• _EXTRACT_:
________________________
The title La fille aux cheveux de lin was inspired by Leconte de Lisle's poem by the same name, one of his Chansons écossaises (Scottish songs) from his 1852 collection Poèmes antiques (Ancient Poems). The image of a girl with flaxen-coloured hair has been utilized in fine art as a symbol of innocence and naivety. Writers have suggested that Debussy's successful portrayal of these emotions was tied in with the musical simplicity of the prelude—specifically, the technical and harmonic elements. His choice of simplicity for this piece was highly unusual, since it deviated from his style at the time and brought back the simple harmonies that he had utilized in his earlier musical compositions, which were more traditional.

Debussy had previously utilized the title for a mélodie he wrote from 1882 to 1884. However, it does not feature any similarities to the 1910 prelude, and merely has a "distant familial relationship" with the prelude at most according to James R. Briscoe in the music journal 19th-Century Music. The song, which is one of his earlier works, was dedicated to Marie-Blanche Vasnier. She had an affair with Debussy at the time, and he dedicated most of the compositions he wrote from 1880 to 1884 to her.

===Poem===
Leconte de Lisle's original poem was written in French. In English, it is translated as:

On the lucerne midst flowers in bloom,
Who sings praises to morning?
It is the girl with golden hair,
The beauty with lips of cherry.
________________________
• _RECORD EXCERPTS_:
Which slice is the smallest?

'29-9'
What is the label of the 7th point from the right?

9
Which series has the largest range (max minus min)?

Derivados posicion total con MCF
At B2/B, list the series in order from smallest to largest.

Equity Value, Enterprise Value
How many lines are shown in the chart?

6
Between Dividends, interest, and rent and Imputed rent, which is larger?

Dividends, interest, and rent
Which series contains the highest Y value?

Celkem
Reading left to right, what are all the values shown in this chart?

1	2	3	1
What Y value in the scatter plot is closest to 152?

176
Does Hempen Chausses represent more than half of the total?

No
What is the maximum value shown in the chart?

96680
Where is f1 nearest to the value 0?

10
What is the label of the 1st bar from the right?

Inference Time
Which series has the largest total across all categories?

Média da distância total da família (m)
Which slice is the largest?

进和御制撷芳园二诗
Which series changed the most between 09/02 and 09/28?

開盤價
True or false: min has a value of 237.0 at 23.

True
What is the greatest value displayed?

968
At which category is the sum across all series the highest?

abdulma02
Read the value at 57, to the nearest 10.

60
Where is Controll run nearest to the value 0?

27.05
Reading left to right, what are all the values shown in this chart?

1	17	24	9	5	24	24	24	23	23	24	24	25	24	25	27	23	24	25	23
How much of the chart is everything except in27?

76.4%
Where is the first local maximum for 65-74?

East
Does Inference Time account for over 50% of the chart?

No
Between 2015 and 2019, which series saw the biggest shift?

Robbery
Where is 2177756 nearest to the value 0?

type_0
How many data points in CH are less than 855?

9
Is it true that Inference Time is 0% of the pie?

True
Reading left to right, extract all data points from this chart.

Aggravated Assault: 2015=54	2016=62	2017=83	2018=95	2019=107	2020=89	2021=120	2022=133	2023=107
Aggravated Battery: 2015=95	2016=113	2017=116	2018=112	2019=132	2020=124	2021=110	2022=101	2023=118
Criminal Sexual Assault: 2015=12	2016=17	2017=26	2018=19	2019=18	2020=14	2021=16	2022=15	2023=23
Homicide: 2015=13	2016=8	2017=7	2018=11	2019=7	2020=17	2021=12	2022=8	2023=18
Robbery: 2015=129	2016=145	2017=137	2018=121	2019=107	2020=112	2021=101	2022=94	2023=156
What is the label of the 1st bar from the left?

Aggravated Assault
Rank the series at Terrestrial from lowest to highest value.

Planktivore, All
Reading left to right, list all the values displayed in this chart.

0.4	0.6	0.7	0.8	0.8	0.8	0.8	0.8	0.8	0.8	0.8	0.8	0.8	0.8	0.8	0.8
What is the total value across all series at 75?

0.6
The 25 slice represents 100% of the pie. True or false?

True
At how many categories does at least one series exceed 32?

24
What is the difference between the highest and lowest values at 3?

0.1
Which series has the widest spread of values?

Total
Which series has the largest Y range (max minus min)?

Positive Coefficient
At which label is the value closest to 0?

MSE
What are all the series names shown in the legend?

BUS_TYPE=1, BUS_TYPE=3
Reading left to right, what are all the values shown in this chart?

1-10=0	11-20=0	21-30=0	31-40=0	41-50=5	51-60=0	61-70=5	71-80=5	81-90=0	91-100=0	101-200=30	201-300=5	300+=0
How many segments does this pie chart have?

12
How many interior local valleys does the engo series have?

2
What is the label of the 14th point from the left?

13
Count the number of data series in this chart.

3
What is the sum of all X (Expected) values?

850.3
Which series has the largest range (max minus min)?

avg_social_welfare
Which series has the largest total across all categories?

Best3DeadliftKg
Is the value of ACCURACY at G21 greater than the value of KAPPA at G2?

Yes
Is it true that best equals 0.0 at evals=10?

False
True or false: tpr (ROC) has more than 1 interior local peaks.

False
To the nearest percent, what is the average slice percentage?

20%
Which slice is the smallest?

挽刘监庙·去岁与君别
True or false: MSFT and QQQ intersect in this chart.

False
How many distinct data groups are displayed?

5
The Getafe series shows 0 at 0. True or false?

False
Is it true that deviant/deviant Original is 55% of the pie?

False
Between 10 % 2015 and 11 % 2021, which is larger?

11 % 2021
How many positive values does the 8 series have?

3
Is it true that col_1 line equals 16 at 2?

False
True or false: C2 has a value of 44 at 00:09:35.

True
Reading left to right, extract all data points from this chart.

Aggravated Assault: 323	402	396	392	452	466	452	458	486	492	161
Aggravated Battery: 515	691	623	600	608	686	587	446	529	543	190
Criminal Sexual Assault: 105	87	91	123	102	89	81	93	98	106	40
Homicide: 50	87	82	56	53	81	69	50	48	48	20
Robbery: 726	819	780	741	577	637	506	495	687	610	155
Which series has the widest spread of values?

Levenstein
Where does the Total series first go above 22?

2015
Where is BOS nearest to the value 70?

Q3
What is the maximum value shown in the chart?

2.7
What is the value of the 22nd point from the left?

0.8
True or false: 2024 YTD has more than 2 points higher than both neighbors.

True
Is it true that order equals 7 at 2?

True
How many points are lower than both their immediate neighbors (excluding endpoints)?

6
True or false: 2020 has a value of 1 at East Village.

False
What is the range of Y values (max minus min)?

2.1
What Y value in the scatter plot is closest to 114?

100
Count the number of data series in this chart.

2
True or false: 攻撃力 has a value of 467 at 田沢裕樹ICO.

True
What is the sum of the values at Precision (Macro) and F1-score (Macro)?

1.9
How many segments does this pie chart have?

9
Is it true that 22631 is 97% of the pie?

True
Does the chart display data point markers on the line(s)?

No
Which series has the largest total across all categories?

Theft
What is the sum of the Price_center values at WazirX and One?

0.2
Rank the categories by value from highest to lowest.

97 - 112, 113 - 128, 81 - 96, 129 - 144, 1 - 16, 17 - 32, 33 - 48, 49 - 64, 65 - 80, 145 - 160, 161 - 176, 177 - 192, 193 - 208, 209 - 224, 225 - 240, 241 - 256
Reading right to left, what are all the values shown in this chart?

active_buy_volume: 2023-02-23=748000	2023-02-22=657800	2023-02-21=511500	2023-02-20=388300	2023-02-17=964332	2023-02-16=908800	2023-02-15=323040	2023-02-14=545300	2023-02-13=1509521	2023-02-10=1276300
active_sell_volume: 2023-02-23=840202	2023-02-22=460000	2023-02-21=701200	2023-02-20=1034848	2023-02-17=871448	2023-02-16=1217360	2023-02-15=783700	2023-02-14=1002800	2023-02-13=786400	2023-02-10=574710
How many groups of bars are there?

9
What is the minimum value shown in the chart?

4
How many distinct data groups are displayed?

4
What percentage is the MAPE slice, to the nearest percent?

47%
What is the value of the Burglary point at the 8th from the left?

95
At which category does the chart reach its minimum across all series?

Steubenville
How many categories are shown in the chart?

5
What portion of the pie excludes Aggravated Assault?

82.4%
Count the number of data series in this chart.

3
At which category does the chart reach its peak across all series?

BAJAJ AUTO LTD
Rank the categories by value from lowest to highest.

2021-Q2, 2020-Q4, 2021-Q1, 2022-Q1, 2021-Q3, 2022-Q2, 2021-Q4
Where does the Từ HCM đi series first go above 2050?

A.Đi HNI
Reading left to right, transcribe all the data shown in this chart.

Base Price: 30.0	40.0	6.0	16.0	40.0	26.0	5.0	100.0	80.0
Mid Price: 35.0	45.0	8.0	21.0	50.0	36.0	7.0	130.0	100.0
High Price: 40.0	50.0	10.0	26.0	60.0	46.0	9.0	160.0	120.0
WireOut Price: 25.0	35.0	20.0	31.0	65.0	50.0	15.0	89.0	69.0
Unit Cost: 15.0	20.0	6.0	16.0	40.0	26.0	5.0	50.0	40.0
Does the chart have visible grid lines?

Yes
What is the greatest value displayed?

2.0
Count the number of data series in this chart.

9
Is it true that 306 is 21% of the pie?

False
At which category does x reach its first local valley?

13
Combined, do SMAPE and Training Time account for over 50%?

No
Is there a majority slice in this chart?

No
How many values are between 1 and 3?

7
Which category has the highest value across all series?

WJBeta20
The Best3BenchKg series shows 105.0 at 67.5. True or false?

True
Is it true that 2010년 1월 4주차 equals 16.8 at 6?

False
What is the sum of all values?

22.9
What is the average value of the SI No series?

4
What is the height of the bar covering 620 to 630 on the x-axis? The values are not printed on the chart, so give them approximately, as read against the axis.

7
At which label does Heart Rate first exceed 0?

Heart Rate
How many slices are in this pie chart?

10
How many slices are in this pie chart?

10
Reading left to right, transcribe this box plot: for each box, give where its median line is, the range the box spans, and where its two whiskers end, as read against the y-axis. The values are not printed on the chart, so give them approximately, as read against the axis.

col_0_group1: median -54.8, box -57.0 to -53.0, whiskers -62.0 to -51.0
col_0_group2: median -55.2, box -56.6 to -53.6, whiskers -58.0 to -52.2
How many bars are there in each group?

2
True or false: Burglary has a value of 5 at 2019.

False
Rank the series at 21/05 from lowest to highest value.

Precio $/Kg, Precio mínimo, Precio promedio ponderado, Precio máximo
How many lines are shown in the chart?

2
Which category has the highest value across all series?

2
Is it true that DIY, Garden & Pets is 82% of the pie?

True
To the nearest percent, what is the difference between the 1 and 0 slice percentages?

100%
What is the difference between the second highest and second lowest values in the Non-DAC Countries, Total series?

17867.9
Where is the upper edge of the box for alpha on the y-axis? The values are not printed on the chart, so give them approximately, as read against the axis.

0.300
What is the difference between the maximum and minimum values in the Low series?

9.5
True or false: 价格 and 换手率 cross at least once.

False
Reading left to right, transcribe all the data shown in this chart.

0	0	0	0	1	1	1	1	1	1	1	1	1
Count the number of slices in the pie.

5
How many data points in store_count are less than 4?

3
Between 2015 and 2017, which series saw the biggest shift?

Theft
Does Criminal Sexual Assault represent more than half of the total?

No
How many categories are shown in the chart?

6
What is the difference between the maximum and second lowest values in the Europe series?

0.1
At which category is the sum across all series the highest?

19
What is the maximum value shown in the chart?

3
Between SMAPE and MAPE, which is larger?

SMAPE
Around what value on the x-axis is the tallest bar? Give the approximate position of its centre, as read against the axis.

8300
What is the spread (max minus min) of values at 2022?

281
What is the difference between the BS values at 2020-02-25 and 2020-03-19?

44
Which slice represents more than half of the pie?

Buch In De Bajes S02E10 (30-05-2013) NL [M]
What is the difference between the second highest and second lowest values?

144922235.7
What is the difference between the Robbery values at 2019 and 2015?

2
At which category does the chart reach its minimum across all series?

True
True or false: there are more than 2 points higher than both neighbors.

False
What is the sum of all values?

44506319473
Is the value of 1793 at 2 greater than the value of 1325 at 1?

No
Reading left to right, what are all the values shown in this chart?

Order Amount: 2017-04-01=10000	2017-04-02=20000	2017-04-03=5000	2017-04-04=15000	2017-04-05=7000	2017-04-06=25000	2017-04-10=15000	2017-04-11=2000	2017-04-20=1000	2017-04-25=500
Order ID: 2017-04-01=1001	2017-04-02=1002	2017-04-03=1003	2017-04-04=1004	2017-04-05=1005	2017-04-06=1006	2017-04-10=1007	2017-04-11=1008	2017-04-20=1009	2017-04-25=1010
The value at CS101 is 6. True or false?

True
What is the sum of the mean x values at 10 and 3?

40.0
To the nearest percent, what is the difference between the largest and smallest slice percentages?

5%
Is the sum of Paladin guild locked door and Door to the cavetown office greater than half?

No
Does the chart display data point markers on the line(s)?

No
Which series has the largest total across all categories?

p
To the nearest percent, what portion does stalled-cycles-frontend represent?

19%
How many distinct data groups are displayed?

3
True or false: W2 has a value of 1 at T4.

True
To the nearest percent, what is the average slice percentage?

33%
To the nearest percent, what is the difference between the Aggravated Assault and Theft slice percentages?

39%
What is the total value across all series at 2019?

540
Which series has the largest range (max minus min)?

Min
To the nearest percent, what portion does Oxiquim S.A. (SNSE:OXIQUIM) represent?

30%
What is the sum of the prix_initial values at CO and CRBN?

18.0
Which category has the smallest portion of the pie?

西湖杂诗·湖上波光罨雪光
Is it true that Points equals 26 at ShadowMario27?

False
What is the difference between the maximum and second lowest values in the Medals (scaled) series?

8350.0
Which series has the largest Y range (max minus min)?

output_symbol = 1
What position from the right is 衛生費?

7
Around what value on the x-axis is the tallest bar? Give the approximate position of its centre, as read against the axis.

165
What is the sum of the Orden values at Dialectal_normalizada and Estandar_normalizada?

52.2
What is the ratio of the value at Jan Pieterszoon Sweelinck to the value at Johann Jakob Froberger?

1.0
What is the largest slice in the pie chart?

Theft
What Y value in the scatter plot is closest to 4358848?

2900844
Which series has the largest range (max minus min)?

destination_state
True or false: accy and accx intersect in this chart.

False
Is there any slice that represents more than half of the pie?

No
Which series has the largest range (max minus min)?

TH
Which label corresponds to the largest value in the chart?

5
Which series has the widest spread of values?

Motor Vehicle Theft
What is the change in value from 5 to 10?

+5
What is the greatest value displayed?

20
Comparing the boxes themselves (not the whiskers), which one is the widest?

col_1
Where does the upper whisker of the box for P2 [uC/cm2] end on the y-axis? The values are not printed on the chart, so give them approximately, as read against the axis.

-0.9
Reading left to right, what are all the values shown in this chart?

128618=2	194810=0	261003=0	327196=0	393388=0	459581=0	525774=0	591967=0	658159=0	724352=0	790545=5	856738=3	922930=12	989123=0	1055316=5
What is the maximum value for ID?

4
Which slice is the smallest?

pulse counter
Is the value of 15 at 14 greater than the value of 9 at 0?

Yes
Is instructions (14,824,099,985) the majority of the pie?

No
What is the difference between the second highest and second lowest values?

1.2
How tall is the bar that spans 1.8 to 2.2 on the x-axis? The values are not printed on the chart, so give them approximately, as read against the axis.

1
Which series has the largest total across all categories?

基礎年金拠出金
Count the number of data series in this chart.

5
________________________
• _WORK INSTRUCTIONS_:
1/ In the extract about Debussy's prelude, who was the earlier mélodie dedicated to?
2/ Using the extract about Debussy's prelude, explain why his choice of simplicity for this piece was so unusual.
3/ Carry on the extract about Debussy's prelude, starting right after its last line.

• _ANSWER SECTION_:
1/ Marie-Blanche Vasnier.

2/ It broke from the style he was using at the time. It also brought back the simple harmonies of his earlier, more traditional compositions.

3/
For, love, in clear summer sunlight,
Has soared with the lark and sung now.

Your mouth has such colours divine,
My dear, so tempting to kisses.
On grass in bloom, talk to me, please,
Girl with fine curls and long lashes.

For, love, in clear summer sunlight,
Has soared with the lark and sung now.

Do not say no, cruel maiden.
Do not say yes. Better to know
The long lasting gaze of your eyes
And your rosy lips, oh, my belle.

For, love, in clear summer sunlight,
Has soared with the lark and sung now.

Farewell, you deer, farewell you hares
And the red partridge. I want
To stroke the gold of your tresses
Smothering lips with my kisses.

For, love, in clear summer sunlight,
Has soared with the lark and sung now.

==History==
The prelude was completed on 15–16 January 1910, and was first published in April of that same year, along with the rest of his preludes from Book I. Its first performance was given by Franz Liebich at the Bechstein Hall in London two months later, on 2 June. This was followed by an American premiere at the Stockbridge Casino in Stockbridge, Massachusetts on 26 July 1910, performed by Walter Morse Rummel. Subsequently, the French premiere took place the following year on 14 January at the Société Nationale de Musique in Paris, with Ricardo Viñes performing the work.

A transcription of the prelude for violin and piano was created by Arthur Hartmann—a close friend of Debussy—and released in May 1910.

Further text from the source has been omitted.